Taking Advantage of Tax Benefits You May Not Know About

Elvira Lawlor, CPA
Gray, Gray & Gray, LLP

Both the federal government and the Commonwealth of Massachusetts are eager to help fuel the ongoing development and construction boom with some very attractive tax programs. Here are three tax programs you should know about.

Opportunity Zone Program
A brand-new tax incentive program was created by the Tax Cuts and Jobs Act to spur economic development and job creation in undercapitalized communities throughout the country. Such communities or census tracts were identified by the Program and designated by the U.S. Treasury as Opportunity Zones. Investors could invest in Opportunity Zones through a Qualified Opportunity Fund “QOF”, an investment vehicle organized as a corporation or a partnership for the purpose of investing in eligible property located in a Qualified Opportunity Zone “QOZ”. A QOF is a necessary instrument for investing in a QOZ, in other words, investors cannot put money directly into a specific project or business in a QOZ to receive tax benefits. QOFs are required to keep 90 percent of the investment in designated areas, either via properties or businesses.

The Opportunity Zones program offers three tax benefits for investors:

  1. Deferral of Gain Invested in Opportunity Zone property. Taxpayers can elect to exclude capital gain from gross income. In order to be excludable, the capital gain must be reinvested in a QOF. The deferred gain must be recognized on the date on which the opportunity zone investment is disposed of or December 31, 2026, whichever occurs first.
  2. Basis adjustment for holding property for 5 or 7 years. The basis is increased by 10 percent if the investment in the QOF is held by the taxpayer for at least 5 years and by an additional 5 percent if held for at least 7 years, thereby excluding up to 15 percent of the original gain from taxation.
  3. A permanent exclusion from taxable income of capital gains from the sale or exchange of an investment in a QOF if the investment is held for at least 10 years. This exclusion only applies to gains accrued after an investment in an Opportunity Fund.

Locally, there are 138 designated QOZ in Massachusetts (as of Dec. 14, 2018), 27 in New Hampshire, and 25 in Rhode Island. But QOFs can invest in any zone.

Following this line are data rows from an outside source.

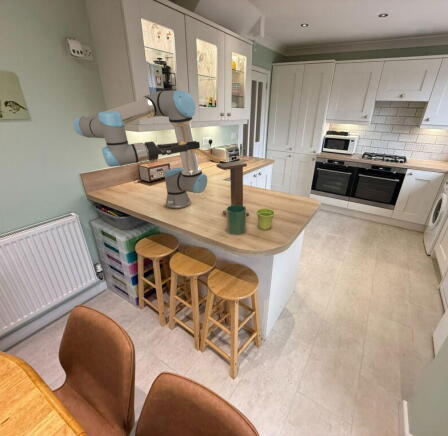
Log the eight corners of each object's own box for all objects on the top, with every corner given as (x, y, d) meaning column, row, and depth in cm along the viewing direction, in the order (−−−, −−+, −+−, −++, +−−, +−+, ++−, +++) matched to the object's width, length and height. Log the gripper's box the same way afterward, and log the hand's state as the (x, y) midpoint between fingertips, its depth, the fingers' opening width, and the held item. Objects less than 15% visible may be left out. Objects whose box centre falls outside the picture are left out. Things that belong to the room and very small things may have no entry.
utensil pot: (223, 228, 121) (222, 207, 116) (239, 223, 126) (238, 203, 121) (233, 236, 114) (233, 214, 109) (249, 231, 119) (249, 209, 114)
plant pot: (272, 222, 127) (273, 208, 123) (275, 231, 119) (276, 215, 115) (255, 223, 127) (255, 208, 123) (256, 231, 118) (257, 216, 115)
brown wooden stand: (217, 214, 136) (215, 163, 123) (238, 209, 144) (237, 160, 131) (227, 221, 128) (225, 167, 115) (248, 215, 136) (249, 164, 123)
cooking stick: (177, 145, 104) (179, 140, 104) (216, 162, 119) (218, 157, 118) (179, 145, 102) (181, 140, 102) (219, 163, 117) (221, 158, 117)
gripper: (143, 157, 104) (191, 150, 115) (153, 164, 92) (206, 155, 104) (139, 140, 100) (189, 134, 112) (149, 145, 89) (204, 137, 101)
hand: (197, 144), depth 108 cm, fingers closed on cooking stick, 2 cm apart
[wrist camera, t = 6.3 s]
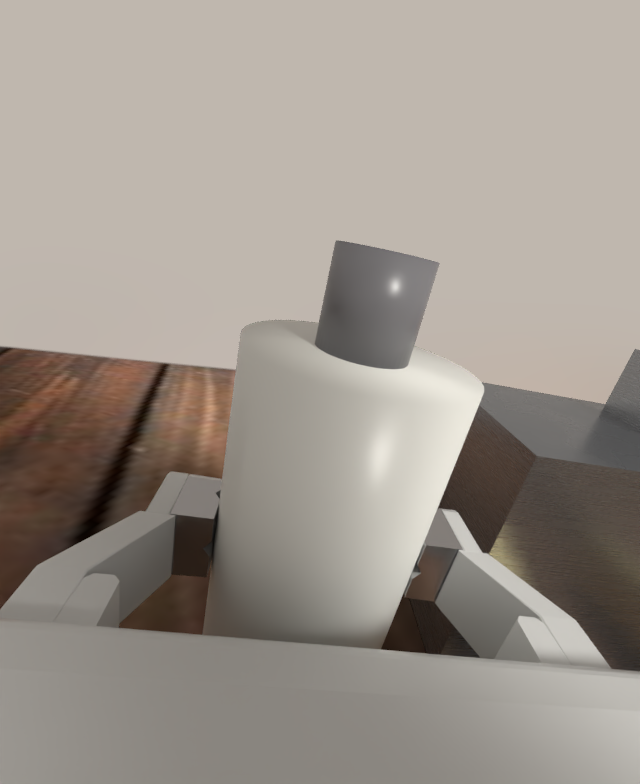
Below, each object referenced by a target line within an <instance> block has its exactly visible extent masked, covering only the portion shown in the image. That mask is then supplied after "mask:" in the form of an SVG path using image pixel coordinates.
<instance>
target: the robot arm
mask: <svg viewBox="0 0 640 784" xmlns="http://www.w3.org/2000/svg"><path fill="white" fill-rule="evenodd" d="M221 485H222V479H219V478H213V477H206V476H200V475H194V474H187V473H180V472H173V471H171V472H169V473H168V474H167V476H166V477H165V479H164V481H163V482H162V484H161V486H160V487H159V489H158V491H157V493H156V494H155V496H154V498H153V499H152V501H151V503H150V504H149V506H148V508H147V510H146V511H138V512H136V513H134V514H132V515H131V516H129V517H127V518H125V519H123V520H121V521H119V522H117V523H115V524H114V525H112V526H110V527H108V528H106V529H104V530H102V531H100V532H99V533H97V534H95V535H93V536H91V537H89V538H87V539H85V540H83V541H82V542H80V543H78V544H76V545H74V546H72V547H70V548H68V549H66V550H65V551H63V552H61V553H59V554H57V555H55V556H53V557H51V558H50V559H48V560H46V561H44V562H42V563H40V564H38V565H37V566H36V567H35V568H34V569H33V571H32V572H31V573H30V574H29V575H28V577H27V578H26V579H25V580H24V581H23V583H22V584H21V585H20V586H19V587H18V589H17V590H16V591H15V592H14V593H13V595H12V596H11V597H10V598H9V599H8V601H7V602H6V603H5V604H4V605H3V607H2V608H1V609H0V784H640V671H631V670H619V669H611V667H610V666H609V665H608V663H607V662H606V660H605V659H604V658H603V656H602V655H601V654H600V652H599V651H598V650H597V648H596V647H595V646H594V644H593V643H592V641H591V640H590V639H589V637H588V636H587V635H586V633H585V632H584V631H583V629H582V628H581V627H580V625H579V624H578V623H577V621H576V620H575V619H573V618H572V617H571V616H569V615H568V614H567V613H565V612H564V611H563V610H561V609H560V608H559V607H558V606H556V605H555V604H554V603H552V602H551V601H550V600H548V599H547V598H546V597H544V596H543V595H542V594H540V593H539V592H538V591H536V590H535V589H534V588H532V587H531V586H530V585H528V584H527V583H526V582H525V581H523V580H522V579H521V578H519V577H518V576H517V575H515V574H514V573H513V572H511V571H510V570H509V569H507V568H506V567H505V566H503V565H502V564H501V563H499V562H498V561H497V560H495V559H494V558H493V557H491V556H490V555H489V554H487V553H482V551H481V550H480V548H479V546H478V545H477V543H476V541H475V540H474V538H473V536H472V535H471V533H470V531H469V530H468V528H467V526H466V525H465V523H464V522H463V520H462V518H461V517H460V515H459V513H458V512H456V511H455V510H449V509H440V508H438V509H437V511H436V514H435V516H434V519H433V521H432V523H431V526H430V528H429V531H428V533H427V536H426V538H425V541H424V543H423V546H422V548H421V551H420V553H419V556H418V558H417V561H416V563H415V566H414V568H413V571H412V573H411V576H410V578H409V581H408V583H407V586H406V588H405V591H404V596H405V598H412V599H419V600H427V601H434V602H435V604H436V605H437V606H438V608H439V609H440V610H441V611H442V612H443V614H444V615H445V616H446V617H447V618H448V619H449V621H450V622H451V623H452V624H453V625H454V627H455V628H456V629H457V630H458V631H459V633H460V634H461V635H462V636H463V637H464V639H465V640H466V641H467V642H468V643H469V645H470V646H471V647H472V648H473V649H474V651H475V652H476V653H477V654H478V655H479V657H480V658H475V657H463V656H451V655H439V654H428V653H416V652H404V651H392V650H380V649H368V648H356V647H344V646H332V645H320V644H308V643H296V642H284V641H272V640H259V639H247V638H235V637H223V636H211V635H199V634H187V633H175V632H163V631H151V630H139V629H127V628H119V624H120V623H121V622H122V621H123V620H124V619H125V618H126V617H127V616H128V615H129V614H130V613H132V612H133V611H134V610H135V609H136V608H137V607H138V606H139V605H140V604H141V603H143V602H144V601H145V600H146V599H147V598H148V597H149V596H150V595H151V594H152V593H153V592H155V591H156V590H157V589H158V588H159V587H160V586H161V585H162V584H163V583H164V582H166V581H167V580H168V579H169V578H170V577H171V574H172V575H186V576H199V577H207V574H208V571H209V567H210V564H211V560H212V556H213V548H214V540H215V532H216V525H217V517H218V509H219V500H220V492H221Z"/></svg>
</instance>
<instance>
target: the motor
mask: <svg viewBox="0 0 640 784" xmlns="http://www.w3.org/2000/svg"><path fill="white" fill-rule="evenodd" d="M482 384H483V386H484V394H483V396H482V399H481V401H480V404H479V406H478V409H477V411H476V414H475V416H474V419H473V421H472V424H471V426H470V429H469V431H468V434H467V436H466V439H465V441H464V444H463V446H462V449H461V451H460V454H459V456H458V459H457V461H456V464H455V466H454V469H453V471H452V474H451V476H450V479H449V481H448V484H447V486H446V489H445V491H444V494H443V496H442V499H441V501H440V504H439V506H438V508H440V509H449V510H455V511H456V512H458V513H459V515H460V517H461V518H462V520H463V522H464V523H465V525H466V526H467V528H468V530H469V531H470V533H471V535H472V536H473V538H474V540H475V541H476V543H477V545H478V546H479V548H480V550H481V551H482V553H487V554H489V555H490V556H491V557H493V558H494V559H495V560H497V561H498V562H499V563H501V564H502V565H503V566H505V567H506V568H507V569H509V570H510V571H511V572H513V573H514V574H515V575H517V576H518V577H519V578H521V579H522V580H523V581H525V582H526V583H527V584H528V585H530V586H531V587H532V588H534V589H535V590H536V591H538V592H539V593H540V594H542V595H543V596H544V597H546V598H547V599H548V600H550V601H551V602H552V603H554V604H555V605H556V606H558V607H559V608H560V609H561V610H563V611H564V612H565V613H567V614H568V615H569V616H571V617H572V618H573V619H575V620H576V621H577V623H578V624H579V625H580V627H581V628H582V629H583V631H584V632H585V633H586V635H587V636H588V637H589V639H590V640H591V641H592V643H593V644H594V646H595V647H596V648H597V650H598V651H599V652H600V654H601V655H602V656H603V658H604V659H605V660H606V662H607V663H608V665H609V666H610V667H611V669H619V670H631V671H640V350H637V349H635V350H634V352H633V354H632V356H631V358H630V360H629V361H628V363H627V365H626V367H625V369H624V371H623V373H622V374H621V376H620V378H619V380H618V382H617V384H616V386H615V387H614V389H613V391H612V393H611V395H610V397H609V399H608V400H607V402H606V404H600V403H595V402H589V401H583V400H578V399H572V398H566V397H561V396H555V395H550V394H544V393H538V392H532V391H527V390H522V389H515V388H510V387H505V386H499V385H493V384H488V383H482ZM410 602H411V605H412V608H413V611H414V614H415V618H416V621H417V624H418V627H419V630H420V634H421V637H422V640H423V643H424V646H425V650H426V653H428V654H439V655H451V656H463V657H475V658H480V657H479V655H478V654H477V653H476V652H475V651H474V649H473V648H472V647H471V646H470V645H469V643H468V642H467V641H466V640H465V639H464V637H463V636H462V635H461V634H460V633H459V631H458V630H457V629H456V628H455V627H454V625H453V624H452V623H451V622H450V621H449V619H448V618H447V617H446V616H445V615H444V614H443V612H442V611H441V610H440V609H439V608H438V606H437V605H436V604H435V602H434V601H427V600H419V599H412V598H410Z"/></svg>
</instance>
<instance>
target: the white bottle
mask: <svg viewBox="0 0 640 784" xmlns="http://www.w3.org/2000/svg"><path fill="white" fill-rule="evenodd" d="M438 267H439V263H438V262H434V261H431V260H427V259H424V258H419V257H415V256H411V255H407V254H402V253H398V252H394V251H389V250H385V249H380V248H375V247H370V246H365V245H360V244H355V243H349V242H344V241H336V242H335V247H334V251H333V256H332V261H331V266H330V271H329V276H328V281H327V286H326V291H325V295H324V300H323V305H322V310H321V315H320V320H319V323H315V322H306V321H293V320H271V321H261V322H256V323H252V324H249V325H247V326H246V327H244V328H243V329H242V331H241V335H240V342H239V350H238V358H237V366H236V374H235V382H234V390H233V398H232V406H231V413H230V421H229V429H228V437H227V445H226V453H225V461H224V469H223V477H222V485H221V492H220V500H219V509H218V517H217V525H216V532H215V540H214V548H213V556H212V563H211V571H210V579H209V587H208V595H207V603H206V611H205V619H204V627H203V634H202V635H211V636H223V637H235V638H247V639H259V640H272V641H284V642H296V643H308V644H320V645H332V646H344V647H356V648H368V649H380V650H381V648H382V646H383V643H384V641H385V638H386V636H387V633H388V631H389V628H390V626H391V623H392V621H393V618H394V616H395V613H396V611H397V608H398V606H399V603H400V601H401V598H402V596H403V593H404V591H405V588H406V586H407V583H408V581H409V578H410V576H411V573H412V571H413V568H414V566H415V563H416V561H417V558H418V556H419V553H420V551H421V548H422V546H423V543H424V541H425V538H426V536H427V533H428V531H429V528H430V526H431V523H432V521H433V519H434V516H435V514H436V511H437V509H438V506H439V504H440V501H441V499H442V496H443V494H444V491H445V489H446V486H447V484H448V481H449V479H450V476H451V474H452V471H453V469H454V466H455V464H456V461H457V459H458V456H459V454H460V451H461V449H462V446H463V444H464V441H465V439H466V436H467V434H468V431H469V429H470V426H471V424H472V421H473V419H474V416H475V414H476V411H477V409H478V406H479V404H480V401H481V399H482V396H483V394H484V386H483V384H482V382H481V381H480V380H479V379H478V378H477V377H476V376H474V375H473V374H472V373H471V372H469V371H468V370H466V369H465V368H463V367H461V366H459V365H458V364H456V363H454V362H452V361H450V360H448V359H446V358H444V357H441V356H439V355H437V354H435V353H432V352H429V351H427V350H425V349H422V348H419V347H416V346H414V344H415V341H416V338H417V335H418V331H419V328H420V325H421V322H422V319H423V315H424V312H425V309H426V306H427V302H428V299H429V296H430V293H431V289H432V286H433V283H434V280H435V276H436V273H437V270H438Z"/></svg>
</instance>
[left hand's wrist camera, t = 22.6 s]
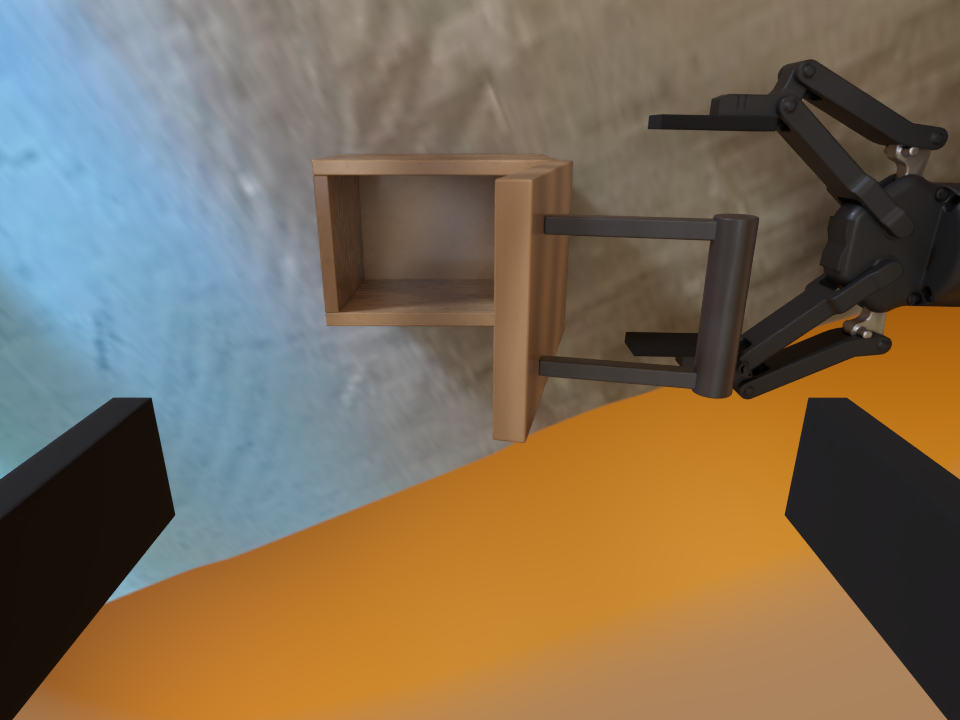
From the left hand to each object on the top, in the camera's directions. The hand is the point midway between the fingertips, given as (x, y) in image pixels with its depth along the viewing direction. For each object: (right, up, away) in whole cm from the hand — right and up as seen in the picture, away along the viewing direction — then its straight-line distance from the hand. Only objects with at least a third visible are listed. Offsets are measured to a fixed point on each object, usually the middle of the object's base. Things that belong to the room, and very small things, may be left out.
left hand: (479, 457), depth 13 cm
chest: (-2, +12, +32) cm, 34 cm away
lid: (+2, +6, +16) cm, 17 cm away
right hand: (+10, +9, +26) cm, 29 cm away
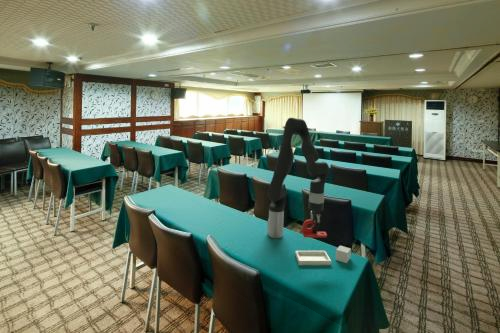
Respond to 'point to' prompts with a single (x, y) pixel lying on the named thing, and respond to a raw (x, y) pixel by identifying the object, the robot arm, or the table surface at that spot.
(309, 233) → the bracket
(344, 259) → the white cube
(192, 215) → the table surface
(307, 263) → the holder tray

Low-Income Housing Tax Credit (LIHTC) Program
Since 1986 the Low-Income Housing Tax Credit (LIHTC) program has helped to create the construction of affordable housing with lower than market rents by offering tax incentives to the property owners (not the tenant renting the unit). The LIHTC offers a dollar-for-dollar reduction in a taxpayer’s income tax liability in return for making a long-term investment in affordable rental housing. State agencies award LIHTC to developers, who then sell the Credits to private investors in exchange for funding for the construction and rehabilitation of affordable housing. These funds allow developers to borrow less money and pass through the savings in lower rents for low‐income tenants. Investors, in turn, receive a 10‐year tax credit based on the cost of constructing or rehabilitating housing that cannot be rented to anyone whose income exceeds 60 percent of area median income. The credit is claimed each year beginning with the year the property is placed in service. The credit is calculated in proportion to the total depreciable basis of a qualified housing project. The amount of credit depends on 1) whether the taxpayer acquires existing housing or whether the housing is newly constructed or rehabilitated and 2) whether the housing project is financed by the tax-exempt bonds or other federally subsidized financing. The applicable credit rates are the appropriate percentages issued by the IRS for the month in which the building is placed in service. The LIHTC is part of the general business credit subject to its tax liability limitation and carryover rules.

Low-Income Housing Tax Credits in Opportunity Zones
More recently, the U.S. Department of Housing and Urban Development “HUD” has announced an initiative to encourage affordable housing investment within the thousands of designated QOZs nationwide. While the Opportunity Zones program does not have a requirement to build affordable housing, the hope is that the new HUD program will spur the development of additional low-income housing. Credit eligibility will include both new construction and “substantial rehabilitation” of multifamily projects.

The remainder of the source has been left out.